You Be The Judge, Trash or Treasure
by Daniel Brooks
Let’s hear it for the obscure guitars. We’ve all seen them. Those rare, humble instruments that spend years collecting dust in pawn shops and thrift shops, those garage sale discoveries with the unfamiliar brand on their headstocks, and body designs that might be thought of as, well, quirky. Guitars laden with experimental pickups and hardware, and switching that is nothing short of esoteric. Many of these are obscure for a reason. Time, cheap materials, badly designed components, and careless construction have rendered them barely playable, and probably not worth a new set of strings.
But hidden amongst the trash, there are underappreciated treasures just waiting to be discovered for which it is worth keeping one’s eyes and ears open. For one reason or another, there were quite a few quality instruments that never found their audience, at least not while they were in production. A lot of musicians learned to play on guitars like these, and it seems to be the common story of many a music legend to remember fondly some little known model that served as their first instrument. There are a few well-known artists who still perform with their first guitars, or seek out those high-quality obscurities to bring something good and different to the studio and the stage.
So, how do you know if that curiosity behind the counter is trash or treasure? Well, ultimately, the best way to select any instrument is to pick it up and play it. If it sounds good and feels good, then it’s certainly worth the thrift store price. Who knows? It might even be collectable. Your other best option is to go online and ask around. No matter how obscure the guitar, there is almost certainly someone who has owned and played one just like it. We have discovered a few, presented here for your consideration. Please tell us what you think.
The Teisco “Sharkfin” sold from 1966 to 1970 as the K4L in Japan but was listed in different catalogs in the U.S.as the ET-460 or the Super Deluxe. Sears carried the same guitar under the Silvertone brand.
The Goya P24, and its sibling the P46, differ only in number of pickups and the number of combinations available through the push button pickup selectors. Sliding Tone and Volume controls meant there were no knobs. Made in Sweden by Hagstrom, these solidbody guitars appeared in 1958 and continued until 1966, when Goya farmed out their manufacture to Italy’s EKO Company. A vintage Goya P24 in good condition can fetch over $2,000.
Guild S-200 Thunderbird
The very rare, very unique Guild S-200 Thunderbird was one of Muddy Waters’ favorites.

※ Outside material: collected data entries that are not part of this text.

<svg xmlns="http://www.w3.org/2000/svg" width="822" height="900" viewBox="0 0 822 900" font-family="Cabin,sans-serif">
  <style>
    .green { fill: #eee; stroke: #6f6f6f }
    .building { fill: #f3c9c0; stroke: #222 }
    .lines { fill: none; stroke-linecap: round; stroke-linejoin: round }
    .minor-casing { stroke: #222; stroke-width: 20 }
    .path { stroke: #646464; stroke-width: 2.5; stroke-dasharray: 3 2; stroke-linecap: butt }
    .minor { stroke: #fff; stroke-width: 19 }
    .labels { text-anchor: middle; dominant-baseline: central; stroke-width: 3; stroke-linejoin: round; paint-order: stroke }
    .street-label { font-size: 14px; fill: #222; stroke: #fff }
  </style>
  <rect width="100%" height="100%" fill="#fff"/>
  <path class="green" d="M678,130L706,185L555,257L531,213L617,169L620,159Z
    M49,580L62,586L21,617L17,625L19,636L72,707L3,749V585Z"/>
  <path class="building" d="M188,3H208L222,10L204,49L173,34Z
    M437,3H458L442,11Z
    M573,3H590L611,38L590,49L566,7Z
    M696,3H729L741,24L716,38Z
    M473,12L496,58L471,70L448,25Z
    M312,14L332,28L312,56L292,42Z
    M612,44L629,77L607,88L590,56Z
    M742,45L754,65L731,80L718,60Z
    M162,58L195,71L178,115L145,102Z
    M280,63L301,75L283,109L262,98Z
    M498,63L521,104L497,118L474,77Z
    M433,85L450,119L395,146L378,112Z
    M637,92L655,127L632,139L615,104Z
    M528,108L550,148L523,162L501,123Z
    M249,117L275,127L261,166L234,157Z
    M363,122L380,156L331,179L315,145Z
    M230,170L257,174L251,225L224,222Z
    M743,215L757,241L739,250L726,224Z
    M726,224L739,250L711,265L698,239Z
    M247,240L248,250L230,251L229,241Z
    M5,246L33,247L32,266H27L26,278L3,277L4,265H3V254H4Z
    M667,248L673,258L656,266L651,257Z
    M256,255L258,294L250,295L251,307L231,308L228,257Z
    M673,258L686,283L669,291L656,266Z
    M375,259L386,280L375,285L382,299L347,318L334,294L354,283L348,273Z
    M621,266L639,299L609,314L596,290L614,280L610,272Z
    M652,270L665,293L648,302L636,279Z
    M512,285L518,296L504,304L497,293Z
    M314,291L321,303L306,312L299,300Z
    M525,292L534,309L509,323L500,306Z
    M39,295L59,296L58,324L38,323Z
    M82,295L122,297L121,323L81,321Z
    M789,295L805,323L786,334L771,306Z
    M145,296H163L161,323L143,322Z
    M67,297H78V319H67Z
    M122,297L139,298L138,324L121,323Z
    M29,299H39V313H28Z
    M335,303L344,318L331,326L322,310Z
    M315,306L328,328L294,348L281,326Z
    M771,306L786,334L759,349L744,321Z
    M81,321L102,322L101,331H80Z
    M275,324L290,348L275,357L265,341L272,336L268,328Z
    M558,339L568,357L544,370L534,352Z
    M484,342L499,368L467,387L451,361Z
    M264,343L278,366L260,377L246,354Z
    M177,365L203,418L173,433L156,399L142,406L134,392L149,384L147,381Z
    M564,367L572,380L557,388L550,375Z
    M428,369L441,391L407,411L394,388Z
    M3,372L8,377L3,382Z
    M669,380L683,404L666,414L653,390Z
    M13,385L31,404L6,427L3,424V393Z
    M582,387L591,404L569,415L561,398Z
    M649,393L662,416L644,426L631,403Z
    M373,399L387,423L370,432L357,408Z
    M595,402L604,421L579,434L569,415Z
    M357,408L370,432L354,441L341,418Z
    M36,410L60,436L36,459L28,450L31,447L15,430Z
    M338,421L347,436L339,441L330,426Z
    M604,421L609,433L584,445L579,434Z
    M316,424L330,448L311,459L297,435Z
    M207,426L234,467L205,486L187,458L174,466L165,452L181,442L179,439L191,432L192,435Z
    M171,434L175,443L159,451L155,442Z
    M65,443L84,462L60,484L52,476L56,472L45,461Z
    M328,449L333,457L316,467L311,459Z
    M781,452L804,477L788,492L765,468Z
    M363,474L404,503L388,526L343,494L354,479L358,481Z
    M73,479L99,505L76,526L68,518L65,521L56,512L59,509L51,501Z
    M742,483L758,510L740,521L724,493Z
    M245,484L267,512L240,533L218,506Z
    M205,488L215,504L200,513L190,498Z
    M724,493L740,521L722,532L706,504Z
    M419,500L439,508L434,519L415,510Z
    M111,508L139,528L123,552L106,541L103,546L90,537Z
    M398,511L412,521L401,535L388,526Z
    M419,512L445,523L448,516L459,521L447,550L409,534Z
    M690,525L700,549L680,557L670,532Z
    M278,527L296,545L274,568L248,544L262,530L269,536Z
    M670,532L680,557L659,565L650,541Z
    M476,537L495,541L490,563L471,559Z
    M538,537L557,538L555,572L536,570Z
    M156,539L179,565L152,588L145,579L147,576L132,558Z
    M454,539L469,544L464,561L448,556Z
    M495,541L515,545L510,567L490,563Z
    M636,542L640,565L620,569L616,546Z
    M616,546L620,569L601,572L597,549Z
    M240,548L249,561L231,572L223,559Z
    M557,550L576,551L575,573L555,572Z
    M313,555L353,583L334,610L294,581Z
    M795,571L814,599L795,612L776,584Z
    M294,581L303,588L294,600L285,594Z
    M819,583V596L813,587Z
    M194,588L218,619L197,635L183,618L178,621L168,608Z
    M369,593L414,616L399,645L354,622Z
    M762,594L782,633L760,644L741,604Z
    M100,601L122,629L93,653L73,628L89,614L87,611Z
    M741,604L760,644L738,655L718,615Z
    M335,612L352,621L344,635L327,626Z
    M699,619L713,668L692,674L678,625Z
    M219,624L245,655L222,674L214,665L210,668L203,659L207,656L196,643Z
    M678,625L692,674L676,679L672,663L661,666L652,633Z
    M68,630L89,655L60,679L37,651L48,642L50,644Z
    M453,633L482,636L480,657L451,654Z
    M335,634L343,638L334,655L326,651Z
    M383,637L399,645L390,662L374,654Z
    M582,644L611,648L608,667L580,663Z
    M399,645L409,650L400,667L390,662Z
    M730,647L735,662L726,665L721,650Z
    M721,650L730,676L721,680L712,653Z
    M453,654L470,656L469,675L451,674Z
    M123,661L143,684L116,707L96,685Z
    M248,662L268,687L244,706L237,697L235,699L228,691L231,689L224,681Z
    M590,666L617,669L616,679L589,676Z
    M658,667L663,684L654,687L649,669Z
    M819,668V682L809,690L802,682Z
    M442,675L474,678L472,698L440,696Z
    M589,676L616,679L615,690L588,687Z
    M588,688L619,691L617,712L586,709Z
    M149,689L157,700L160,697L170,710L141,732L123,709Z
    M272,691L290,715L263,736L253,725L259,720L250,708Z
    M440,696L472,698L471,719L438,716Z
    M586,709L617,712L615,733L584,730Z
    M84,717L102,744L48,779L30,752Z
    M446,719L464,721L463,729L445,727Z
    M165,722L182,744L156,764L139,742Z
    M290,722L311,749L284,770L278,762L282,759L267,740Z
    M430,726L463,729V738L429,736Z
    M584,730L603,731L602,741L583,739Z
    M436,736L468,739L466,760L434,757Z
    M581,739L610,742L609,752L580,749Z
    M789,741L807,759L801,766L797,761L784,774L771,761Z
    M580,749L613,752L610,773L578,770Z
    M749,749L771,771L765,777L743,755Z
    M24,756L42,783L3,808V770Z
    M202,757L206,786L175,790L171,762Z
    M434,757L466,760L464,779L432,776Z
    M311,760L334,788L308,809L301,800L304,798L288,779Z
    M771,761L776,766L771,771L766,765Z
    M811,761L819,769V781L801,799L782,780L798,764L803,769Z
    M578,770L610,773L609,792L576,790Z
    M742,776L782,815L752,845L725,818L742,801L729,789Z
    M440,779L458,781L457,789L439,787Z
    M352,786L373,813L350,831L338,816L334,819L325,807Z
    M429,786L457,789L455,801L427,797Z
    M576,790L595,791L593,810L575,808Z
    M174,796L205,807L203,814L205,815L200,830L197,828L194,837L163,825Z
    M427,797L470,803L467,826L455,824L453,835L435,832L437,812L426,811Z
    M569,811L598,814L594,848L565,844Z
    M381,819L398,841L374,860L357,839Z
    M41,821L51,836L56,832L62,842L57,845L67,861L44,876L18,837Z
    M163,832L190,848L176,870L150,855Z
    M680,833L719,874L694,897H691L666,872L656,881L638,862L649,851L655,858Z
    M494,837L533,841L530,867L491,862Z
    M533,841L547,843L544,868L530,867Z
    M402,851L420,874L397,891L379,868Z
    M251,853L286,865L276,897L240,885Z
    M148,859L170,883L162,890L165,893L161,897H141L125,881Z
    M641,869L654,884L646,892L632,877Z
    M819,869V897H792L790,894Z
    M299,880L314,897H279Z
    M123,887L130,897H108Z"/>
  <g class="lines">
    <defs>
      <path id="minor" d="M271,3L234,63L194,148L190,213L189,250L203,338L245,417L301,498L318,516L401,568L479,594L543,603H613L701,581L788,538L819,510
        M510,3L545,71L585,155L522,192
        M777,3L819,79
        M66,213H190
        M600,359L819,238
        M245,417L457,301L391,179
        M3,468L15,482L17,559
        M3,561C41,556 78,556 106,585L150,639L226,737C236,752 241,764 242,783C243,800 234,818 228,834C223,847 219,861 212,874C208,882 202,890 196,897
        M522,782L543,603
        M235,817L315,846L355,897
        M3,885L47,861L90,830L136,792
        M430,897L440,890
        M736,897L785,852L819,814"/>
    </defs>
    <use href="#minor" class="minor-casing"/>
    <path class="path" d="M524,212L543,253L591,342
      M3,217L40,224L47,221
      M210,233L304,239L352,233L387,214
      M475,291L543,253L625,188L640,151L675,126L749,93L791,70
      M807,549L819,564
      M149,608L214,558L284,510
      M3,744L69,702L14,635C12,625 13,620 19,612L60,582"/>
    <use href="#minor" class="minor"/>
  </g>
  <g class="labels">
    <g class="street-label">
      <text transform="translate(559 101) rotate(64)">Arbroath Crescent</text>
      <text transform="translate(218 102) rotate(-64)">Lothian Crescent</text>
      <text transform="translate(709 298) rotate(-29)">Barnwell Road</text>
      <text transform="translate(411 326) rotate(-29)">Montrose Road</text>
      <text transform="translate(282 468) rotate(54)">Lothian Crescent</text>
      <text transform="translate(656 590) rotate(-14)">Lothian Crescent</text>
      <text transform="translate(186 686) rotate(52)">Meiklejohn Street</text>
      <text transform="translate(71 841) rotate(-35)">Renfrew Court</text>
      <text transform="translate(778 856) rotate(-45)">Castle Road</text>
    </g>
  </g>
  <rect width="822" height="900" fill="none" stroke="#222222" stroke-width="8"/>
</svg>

Made only for a few years in the mid 1960s, the Thunderbird had sliding switches, a one-of-a-kind body design, its own unique tremolo and bridge, a built-in stand and a bright assertive tone.
The Yamaha SG5 was made in Japan from 1966 to 1971. It is another very rare guitar with an original design, an asymmetrical body, 3 single coil pickups, and a bright clear tone perfect for surf music.